[Opening Data for analysis section]

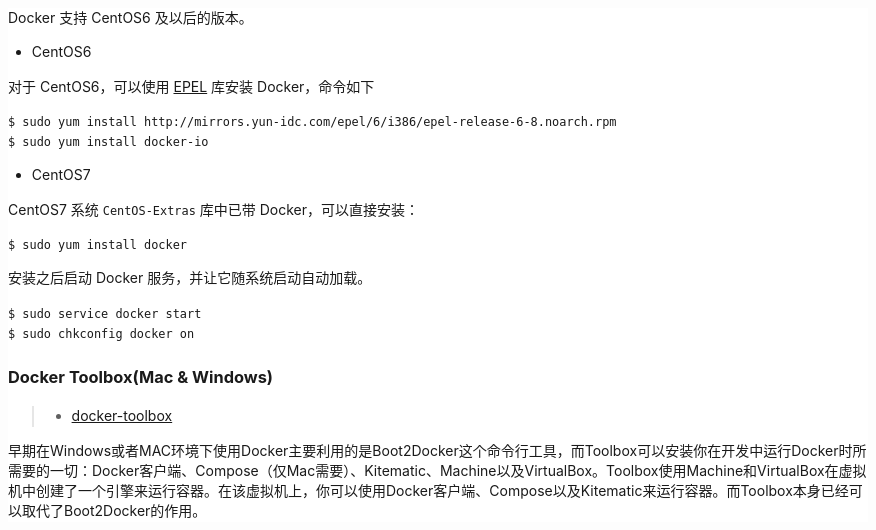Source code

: Docker 支持 CentOS6 及以后的版本。

- CentOS6

对于 CentOS6，可以使用 [EPEL](https://fedoraproject.org/wiki/EPEL) 库安装 Docker，命令如下

```
$ sudo yum install http://mirrors.yun-idc.com/epel/6/i386/epel-release-6-8.noarch.rpm
$ sudo yum install docker-io

```

- CentOS7

CentOS7 系统 `CentOS-Extras` 库中已带 Docker，可以直接安装：

```
$ sudo yum install docker

```

安装之后启动 Docker 服务，并让它随系统启动自动加载。

```
$ sudo service docker start
$ sudo chkconfig docker on
```

### Docker Toolbox(Mac & Windows)

> - [docker-toolbox](http://blog.arungupta.me/docker-toolbox/)

早期在Windows或者MAC环境下使用Docker主要利用的是Boot2Docker这个命令行工具，而Toolbox可以安装你在开发中运行Docker时所需要的一切：Docker客户端、Compose（仅Mac需要）、Kitematic、Machine以及VirtualBox。Toolbox使用Machine和VirtualBox在虚拟机中创建了一个引擎来运行容器。在该虚拟机上，你可以使用Docker客户端、Compose以及Kitematic来运行容器。而Toolbox本身已经可以取代了Boot2Docker的作用。
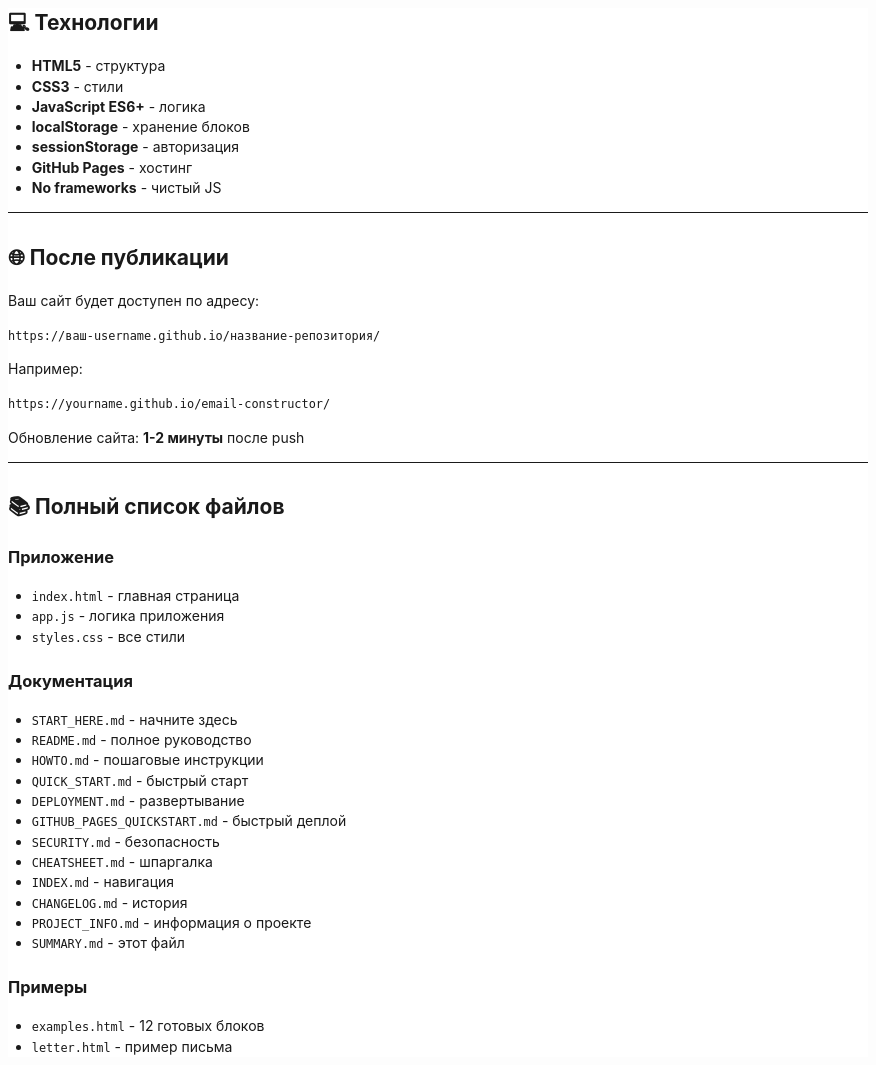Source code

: 
## 💻 Технологии

- **HTML5** - структура
- **CSS3** - стили
- **JavaScript ES6+** - логика
- **localStorage** - хранение блоков
- **sessionStorage** - авторизация
- **GitHub Pages** - хостинг
- **No frameworks** - чистый JS

---

## 🌐 После публикации

Ваш сайт будет доступен по адресу:
```
https://ваш-username.github.io/название-репозитория/
```

Например:
```
https://yourname.github.io/email-constructor/
```

Обновление сайта: **1-2 минуты** после push

---

## 📚 Полный список файлов

### Приложение
- `index.html` - главная страница
- `app.js` - логика приложения
- `styles.css` - все стили

### Документация
- `START_HERE.md` - начните здесь
- `README.md` - полное руководство
- `HOWTO.md` - пошаговые инструкции
- `QUICK_START.md` - быстрый старт
- `DEPLOYMENT.md` - развертывание
- `GITHUB_PAGES_QUICKSTART.md` - быстрый деплой
- `SECURITY.md` - безопасность
- `CHEATSHEET.md` - шпаргалка
- `INDEX.md` - навигация
- `CHANGELOG.md` - история
- `PROJECT_INFO.md` - информация о проекте
- `SUMMARY.md` - этот файл

### Примеры
- `examples.html` - 12 готовых блоков
- `letter.html` - пример письма

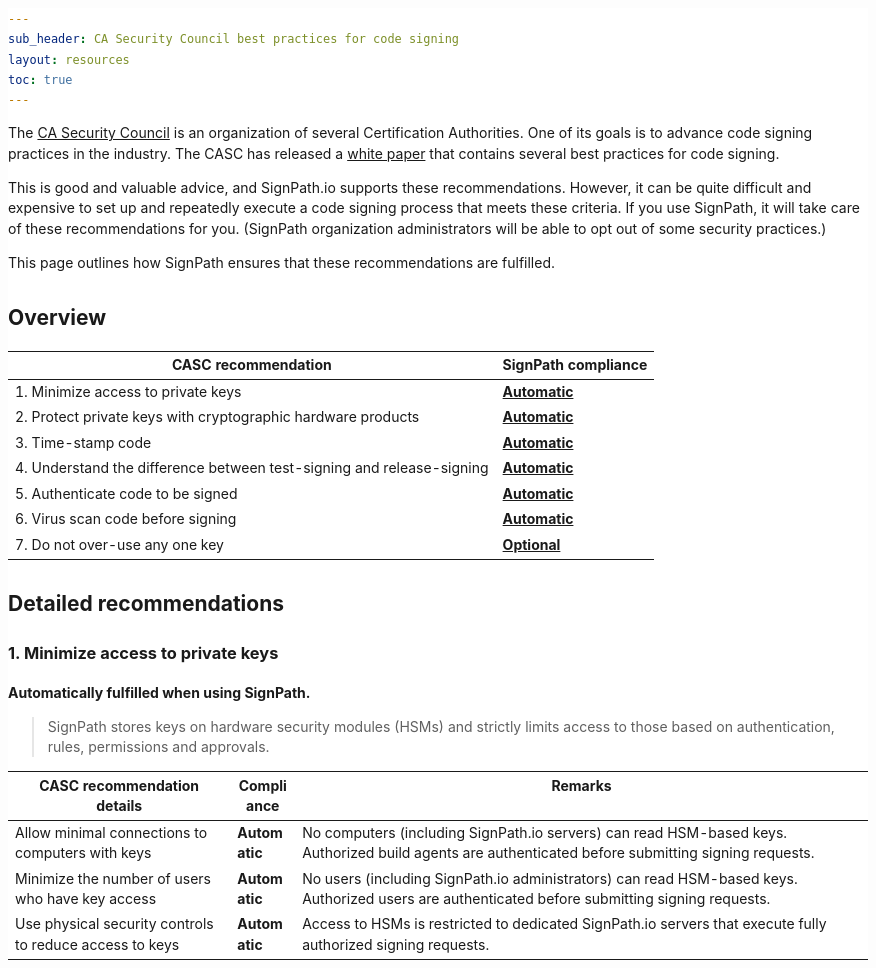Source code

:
 ```yaml
---
sub_header: CA Security Council best practices for code signing
layout: resources
toc: true
---
```


The [CA Security Council](https://casecurity.org/) is an organization of several Certification Authorities. One of its goals is to advance code signing practices in the industry. The CASC has released a [white paper](https://casecurity.org/wp-content/uploads/2016/12/CASC-Code-Signing.pdf) that contains several best practices for code signing.

This is good and valuable advice, and SignPath.io supports these recommendations. However, it can be quite difficult and expensive to set up and repeatedly execute a code signing process that meets these criteria. If you use SignPath, it will take care of these recommendations for you. (SignPath organization administrators will be able to opt out of some security practices.)

This page outlines how SignPath ensures that these recommendations are fulfilled.

## Overview

| CASC recommendation                                                   | SignPath compliance |
| --------------------------------------------------------------------- | ------------------- |
| 1. Minimize access to private keys                                    | **[Automatic][1]**  |
| 2. Protect private keys with cryptographic hardware products          | **[Automatic][2]**  |
| 3. Time-stamp code                                                    | **[Automatic][3]**  |
| 4. Understand the difference between test-signing and release-signing | **[Automatic][4]**  |
| 5. Authenticate code to be signed                                     | **[Automatic][5]**  |
| 6. Virus scan code before signing                                     | **[Automatic][6]**  |
| 7. Do not over-use any one key                                        | **[Optional][7]**   |

## Detailed recommendations

[1]: #1-minimize-access-to-private-keys

### 1. Minimize access to private keys

**Automatically fulfilled when using SignPath.**

> SignPath stores keys on hardware security modules (HSMs) and strictly limits access to those based on authentication, rules, permissions and approvals.

| CASC recommendation details                                         | Compliance    | Remarks |
| ------------------------------------------------------------------- | ------------- | ------- |
| Allow minimal connections to computers with keys                    | **Automatic** | No computers (including SignPath.io servers) can read HSM-based keys. Authorized build agents are authenticated before submitting signing requests.
| Minimize the number of users who have key access                    | **Automatic** | No users (including SignPath.io administrators) can read HSM-based keys. Authorized users are authenticated before submitting signing requests.
| Use physical security controls to reduce access to keys             | **Automatic** | Access to HSMs is restricted to dedicated SignPath.io servers that execute fully authorized signing requests.


[2]: #2-protect-private-keys-with-cryptographic-hardware-products
[3]: #3-time-stamp-code
[4]: #4-understand-the-difference-between-test-signing-and-release-signing
[5]: #5-authenticate-code-to-be-signed
[6]: #6-virus-scan-code-before-signing
[7]: #7-do-not-over-use-any-one-key-distribute-risk-with-multiple-certificates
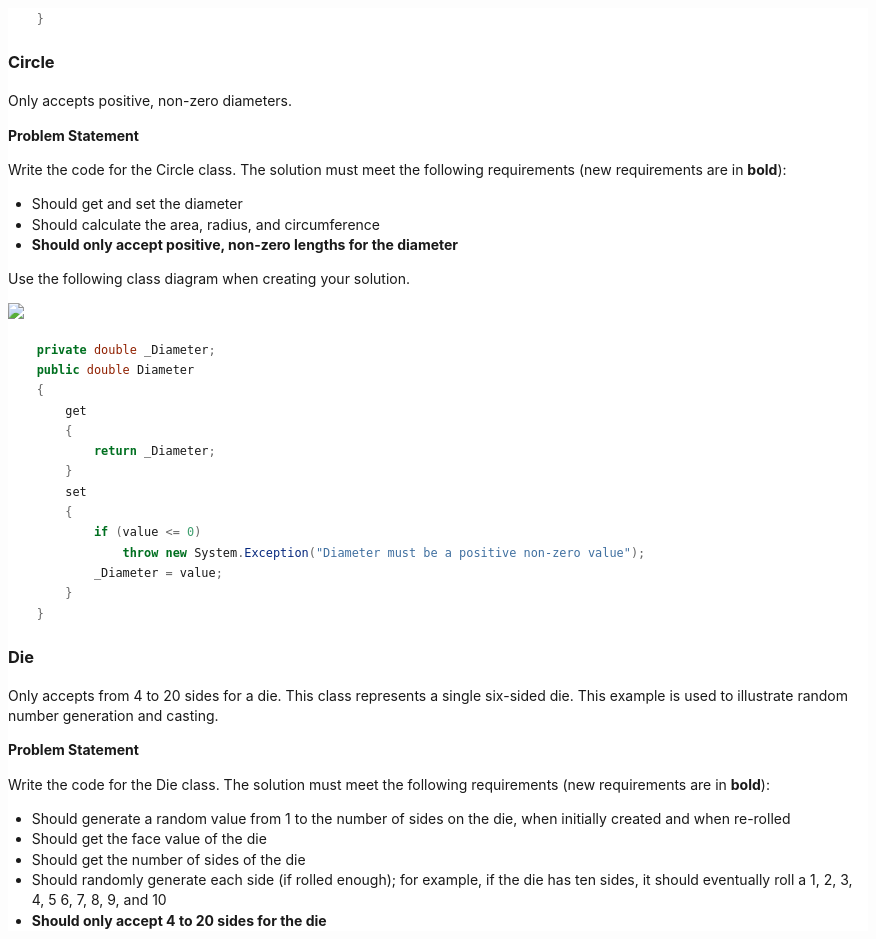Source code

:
 ```csharp
    }
```

### Circle

Only accepts positive, non-zero diameters.

**Problem Statement**

Write the code for the Circle class. The solution must meet the following requirements (new requirements are in **bold**):

* Should get and set the diameter
* Should calculate the area, radius, and circumference
* **Should only accept positive, non-zero lengths for the diameter**

Use the following class diagram when creating your solution.

![](G-Circle.png)
 
```csharp
    private double _Diameter;
    public double Diameter
    {
        get
        {
            return _Diameter;
        }
        set
        {
            if (value <= 0)
                throw new System.Exception("Diameter must be a positive non-zero value");
            _Diameter = value;
        }
    }
```

### Die

Only accepts from 4 to 20 sides for a die. This class represents a single six-sided die. This example is used to illustrate random number generation and casting.

**Problem Statement**

Write the code for the Die class. The solution must meet the following requirements (new requirements are in **bold**):

* Should generate a random value from 1 to the number of sides on the die, when initially created and when re-rolled
* Should get the face value of the die
* Should get the number of sides of the die
* Should randomly generate each side (if rolled enough); for example, if the die has ten sides, it should eventually roll a 1, 2, 3, 4, 5 6, 7, 8, 9, and 10
* **Should only accept 4 to 20 sides for the die**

[Closing Data for analysis section]

Although the records above contain pictures, only their text is to be repeated, exactly as given.

Reply:
Source code

: Docker 支持 CentOS6 及以后的版本。

- CentOS6

对于 CentOS6，可以使用 [EPEL](https://fedoraproject.org/wiki/EPEL) 库安装 Docker，命令如下

```
$ sudo yum install http://mirrors.yun-idc.com/epel/6/i386/epel-release-6-8.noarch.rpm
$ sudo yum install docker-io

```

- CentOS7

CentOS7 系统 `CentOS-Extras` 库中已带 Docker，可以直接安装：

```
$ sudo yum install docker

```

安装之后启动 Docker 服务，并让它随系统启动自动加载。

```
$ sudo service docker start
$ sudo chkconfig docker on
```

### Docker Toolbox(Mac & Windows)

> - [docker-toolbox](http://blog.arungupta.me/docker-toolbox/)

早期在Windows或者MAC环境下使用Docker主要利用的是Boot2Docker这个命令行工具，而Toolbox可以安装你在开发中运行Docker时所需要的一切：Docker客户端、Compose（仅Mac需要）、Kitematic、Machine以及VirtualBox。Toolbox使用Machine和VirtualBox在虚拟机中创建了一个引擎来运行容器。在该虚拟机上，你可以使用Docker客户端、Compose以及Kitematic来运行容器。而Toolbox本身已经可以取代了Boot2Docker的作用。
Source code

: 
## 💻 Технологии

- **HTML5** - структура
- **CSS3** - стили
- **JavaScript ES6+** - логика
- **localStorage** - хранение блоков
- **sessionStorage** - авторизация
- **GitHub Pages** - хостинг
- **No frameworks** - чистый JS

---

## 🌐 После публикации

Ваш сайт будет доступен по адресу:
```
https://ваш-username.github.io/название-репозитория/
```

Например:
```
https://yourname.github.io/email-constructor/
```

Обновление сайта: **1-2 минуты** после push

---

## 📚 Полный список файлов

### Приложение
- `index.html` - главная страница
- `app.js` - логика приложения
- `styles.css` - все стили

### Документация
- `START_HERE.md` - начните здесь
- `README.md` - полное руководство
- `HOWTO.md` - пошаговые инструкции
- `QUICK_START.md` - быстрый старт
- `DEPLOYMENT.md` - развертывание
- `GITHUB_PAGES_QUICKSTART.md` - быстрый деплой
- `SECURITY.md` - безопасность
- `CHEATSHEET.md` - шпаргалка
- `INDEX.md` - навигация
- `CHANGELOG.md` - история
- `PROJECT_INFO.md` - информация о проекте
- `SUMMARY.md` - этот файл

### Примеры
- `examples.html` - 12 готовых блоков
- `letter.html` - пример письма

Source code

:
 ```yaml
---
sub_header: CA Security Council best practices for code signing
layout: resources
toc: true
---
```


The [CA Security Council](https://casecurity.org/) is an organization of several Certification Authorities. One of its goals is to advance code signing practices in the industry. The CASC has released a [white paper](https://casecurity.org/wp-content/uploads/2016/12/CASC-Code-Signing.pdf) that contains several best practices for code signing.

This is good and valuable advice, and SignPath.io supports these recommendations. However, it can be quite difficult and expensive to set up and repeatedly execute a code signing process that meets these criteria. If you use SignPath, it will take care of these recommendations for you. (SignPath organization administrators will be able to opt out of some security practices.)

This page outlines how SignPath ensures that these recommendations are fulfilled.

## Overview

| CASC recommendation                                                   | SignPath compliance |
| --------------------------------------------------------------------- | ------------------- |
| 1. Minimize access to private keys                                    | **[Automatic][1]**  |
| 2. Protect private keys with cryptographic hardware products          | **[Automatic][2]**  |
| 3. Time-stamp code                                                    | **[Automatic][3]**  |
| 4. Understand the difference between test-signing and release-signing | **[Automatic][4]**  |
| 5. Authenticate code to be signed                                     | **[Automatic][5]**  |
| 6. Virus scan code before signing                                     | **[Automatic][6]**  |
| 7. Do not over-use any one key                                        | **[Optional][7]**   |

## Detailed recommendations

[1]: #1-minimize-access-to-private-keys

### 1. Minimize access to private keys

**Automatically fulfilled when using SignPath.**

> SignPath stores keys on hardware security modules (HSMs) and strictly limits access to those based on authentication, rules, permissions and approvals.

| CASC recommendation details                                         | Compliance    | Remarks |
| ------------------------------------------------------------------- | ------------- | ------- |
| Allow minimal connections to computers with keys                    | **Automatic** | No computers (including SignPath.io servers) can read HSM-based keys. Authorized build agents are authenticated before submitting signing requests.
| Minimize the number of users who have key access                    | **Automatic** | No users (including SignPath.io administrators) can read HSM-based keys. Authorized users are authenticated before submitting signing requests.
| Use physical security controls to reduce access to keys             | **Automatic** | Access to HSMs is restricted to dedicated SignPath.io servers that execute fully authorized signing requests.


[2]: #2-protect-private-keys-with-cryptographic-hardware-products
[3]: #3-time-stamp-code
[4]: #4-understand-the-difference-between-test-signing-and-release-signing
[5]: #5-authenticate-code-to-be-signed
[6]: #6-virus-scan-code-before-signing
[7]: #7-do-not-over-use-any-one-key-distribute-risk-with-multiple-certificates
Source code

:
 ```csharp
    }
```

### Circle

Only accepts positive, non-zero diameters.

**Problem Statement**

Write the code for the Circle class. The solution must meet the following requirements (new requirements are in **bold**):

* Should get and set the diameter
* Should calculate the area, radius, and circumference
* **Should only accept positive, non-zero lengths for the diameter**

Use the following class diagram when creating your solution.

![](G-Circle.png)
 
```csharp
    private double _Diameter;
    public double Diameter
    {
        get
        {
            return _Diameter;
        }
        set
        {
            if (value <= 0)
                throw new System.Exception("Diameter must be a positive non-zero value");
            _Diameter = value;
        }
    }
```

### Die

Only accepts from 4 to 20 sides for a die. This class represents a single six-sided die. This example is used to illustrate random number generation and casting.

**Problem Statement**

Write the code for the Die class. The solution must meet the following requirements (new requirements are in **bold**):

* Should generate a random value from 1 to the number of sides on the die, when initially created and when re-rolled
* Should get the face value of the die
* Should get the number of sides of the die
* Should randomly generate each side (if rolled enough); for example, if the die has ten sides, it should eventually roll a 1, 2, 3, 4, 5 6, 7, 8, 9, and 10
* **Should only accept 4 to 20 sides for the die**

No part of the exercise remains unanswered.